**Records from a collection:**
----

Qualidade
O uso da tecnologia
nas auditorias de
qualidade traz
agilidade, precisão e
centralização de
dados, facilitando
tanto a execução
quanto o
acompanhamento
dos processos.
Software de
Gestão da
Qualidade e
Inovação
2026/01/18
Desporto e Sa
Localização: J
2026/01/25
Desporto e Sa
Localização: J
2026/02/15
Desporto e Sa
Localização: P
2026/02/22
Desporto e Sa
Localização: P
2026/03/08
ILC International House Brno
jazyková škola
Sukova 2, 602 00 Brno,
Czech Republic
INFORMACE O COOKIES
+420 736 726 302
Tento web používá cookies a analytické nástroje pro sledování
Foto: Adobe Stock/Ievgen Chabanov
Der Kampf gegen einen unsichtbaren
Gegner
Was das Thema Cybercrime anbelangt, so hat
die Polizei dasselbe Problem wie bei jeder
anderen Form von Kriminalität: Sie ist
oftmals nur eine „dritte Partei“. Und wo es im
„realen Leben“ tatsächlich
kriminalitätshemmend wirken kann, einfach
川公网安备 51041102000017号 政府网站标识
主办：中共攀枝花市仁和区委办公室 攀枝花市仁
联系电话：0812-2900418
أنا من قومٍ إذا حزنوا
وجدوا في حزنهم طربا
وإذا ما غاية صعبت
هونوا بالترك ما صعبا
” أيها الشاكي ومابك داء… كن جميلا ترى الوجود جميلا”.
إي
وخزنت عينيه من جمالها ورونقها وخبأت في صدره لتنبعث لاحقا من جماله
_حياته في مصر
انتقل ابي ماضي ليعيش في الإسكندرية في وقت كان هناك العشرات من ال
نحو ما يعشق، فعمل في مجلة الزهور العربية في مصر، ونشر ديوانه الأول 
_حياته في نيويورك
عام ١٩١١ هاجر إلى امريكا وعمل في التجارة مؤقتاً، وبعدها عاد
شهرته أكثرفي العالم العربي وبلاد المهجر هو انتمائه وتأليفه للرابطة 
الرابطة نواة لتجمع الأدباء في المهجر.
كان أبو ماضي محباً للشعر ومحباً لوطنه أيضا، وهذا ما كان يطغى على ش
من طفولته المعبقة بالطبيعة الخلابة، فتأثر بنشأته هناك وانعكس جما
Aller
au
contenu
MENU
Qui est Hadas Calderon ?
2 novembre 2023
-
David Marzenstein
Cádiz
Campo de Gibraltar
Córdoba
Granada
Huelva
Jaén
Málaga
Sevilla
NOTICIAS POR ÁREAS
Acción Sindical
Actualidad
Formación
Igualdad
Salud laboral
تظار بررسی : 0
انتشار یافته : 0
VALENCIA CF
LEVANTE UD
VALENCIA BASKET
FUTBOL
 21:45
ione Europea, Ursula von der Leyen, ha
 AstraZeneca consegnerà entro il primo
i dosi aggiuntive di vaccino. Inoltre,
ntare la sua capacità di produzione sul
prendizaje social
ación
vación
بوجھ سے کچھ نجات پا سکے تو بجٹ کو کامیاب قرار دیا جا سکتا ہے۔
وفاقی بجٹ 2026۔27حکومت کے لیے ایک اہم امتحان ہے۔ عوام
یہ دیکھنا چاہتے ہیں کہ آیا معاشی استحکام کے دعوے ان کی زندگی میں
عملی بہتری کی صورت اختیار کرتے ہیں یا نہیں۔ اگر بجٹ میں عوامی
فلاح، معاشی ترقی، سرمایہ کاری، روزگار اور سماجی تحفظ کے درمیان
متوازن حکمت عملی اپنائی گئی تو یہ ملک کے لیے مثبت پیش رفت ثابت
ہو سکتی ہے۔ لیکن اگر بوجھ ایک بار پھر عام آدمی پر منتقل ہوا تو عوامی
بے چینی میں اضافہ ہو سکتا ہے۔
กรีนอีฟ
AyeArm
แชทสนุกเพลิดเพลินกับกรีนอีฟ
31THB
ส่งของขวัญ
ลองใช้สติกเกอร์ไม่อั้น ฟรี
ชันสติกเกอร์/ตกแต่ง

----

**YOUR INSTRUCTIONS:**
In the data above, start at the line that has "وإذا ما غاية صعبت", stop after the line that has "ntare la sua capacità di produzione sul", and print every line in between exactly as it stands.

**SOLUTION TO THE EXERCISE:**
وإذا ما غاية صعبت
هونوا بالترك ما صعبا
” أيها الشاكي ومابك داء… كن جميلا ترى الوجود جميلا”.
إي
وخزنت عينيه من جمالها ورونقها وخبأت في صدره لتنبعث لاحقا من جماله
_حياته في مصر
انتقل ابي ماضي ليعيش في الإسكندرية في وقت كان هناك العشرات من ال
نحو ما يعشق، فعمل في مجلة الزهور العربية في مصر، ونشر ديوانه الأول 
_حياته في نيويورك
عام ١٩١١ هاجر إلى امريكا وعمل في التجارة مؤقتاً، وبعدها عاد
شهرته أكثرفي العالم العربي وبلاد المهجر هو انتمائه وتأليفه للرابطة 
الرابطة نواة لتجمع الأدباء في المهجر.
كان أبو ماضي محباً للشعر ومحباً لوطنه أيضا، وهذا ما كان يطغى على ش
من طفولته المعبقة بالطبيعة الخلابة، فتأثر بنشأته هناك وانعكس جما
Aller
au
contenu
MENU
Qui est Hadas Calderon ?
2 novembre 2023
-
David Marzenstein
Cádiz
Campo de Gibraltar
Córdoba
Granada
Huelva
Jaén
Málaga
Sevilla
NOTICIAS POR ÁREAS
Acción Sindical
Actualidad
Formación
Igualdad
Salud laboral
تظار بررسی : 0
انتشار یافته : 0
VALENCIA CF
LEVANTE UD
VALENCIA BASKET
FUTBOL
 21:45
ione Europea, Ursula von der Leyen, ha
 AstraZeneca consegnerà entro il primo
i dosi aggiuntive di vaccino. Inoltre,
ntare la sua capacità di produzione sul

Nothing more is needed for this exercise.